===== DATASET EXTRACT =====
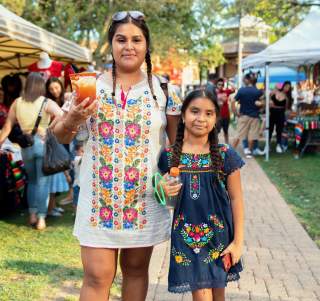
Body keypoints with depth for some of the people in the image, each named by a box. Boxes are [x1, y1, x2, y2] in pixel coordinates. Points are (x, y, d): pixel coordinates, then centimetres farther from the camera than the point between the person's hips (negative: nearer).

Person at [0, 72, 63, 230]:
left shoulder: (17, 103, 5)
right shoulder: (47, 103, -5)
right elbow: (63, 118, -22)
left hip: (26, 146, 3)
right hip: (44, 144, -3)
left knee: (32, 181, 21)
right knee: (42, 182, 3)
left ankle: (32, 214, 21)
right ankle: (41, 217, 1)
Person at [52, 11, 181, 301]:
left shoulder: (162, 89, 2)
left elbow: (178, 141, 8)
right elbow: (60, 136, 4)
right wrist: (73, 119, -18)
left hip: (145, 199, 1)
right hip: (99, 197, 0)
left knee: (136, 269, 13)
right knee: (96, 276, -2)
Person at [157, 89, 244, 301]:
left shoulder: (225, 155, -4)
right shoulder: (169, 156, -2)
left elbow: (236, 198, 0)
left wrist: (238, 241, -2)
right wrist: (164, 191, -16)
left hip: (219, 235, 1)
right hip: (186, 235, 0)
=====
### WHAT TO WORK ON
Turn every line of the records into one numbered list, skipping blank lines and leaving the pictures out.

### TASK ANSWER
1. Body keypoints with depth for some of the people in the image, each named by a box. Boxes are [x1, y1, x2, y2] in pixel coordinates. Points are (x, y, d): pixel coordinates, then centimetres farther from the camera than the point between the person's hips (negative: nearer).
2. Person at [0, 72, 63, 230]:
3. left shoulder: (17, 103, 5)
4. right shoulder: (47, 103, -5)
5. right elbow: (63, 118, -22)
6. left hip: (26, 146, 3)
7. right hip: (44, 144, -3)
8. left knee: (32, 181, 21)
9. right knee: (42, 182, 3)
10. left ankle: (32, 214, 21)
11. right ankle: (41, 217, 1)
12. Person at [52, 11, 181, 301]:
13. left shoulder: (162, 89, 2)
14. left elbow: (178, 141, 8)
15. right elbow: (60, 136, 4)
16. right wrist: (73, 119, -18)
17. left hip: (145, 199, 1)
18. right hip: (99, 197, 0)
19. left knee: (136, 269, 13)
20. right knee: (96, 276, -2)
21. Person at [157, 89, 244, 301]:
22. left shoulder: (225, 155, -4)
23. right shoulder: (169, 156, -2)
24. left elbow: (236, 198, 0)
25. left wrist: (238, 241, -2)
26. right wrist: (164, 191, -16)
27. left hip: (219, 235, 1)
28. right hip: (186, 235, 0)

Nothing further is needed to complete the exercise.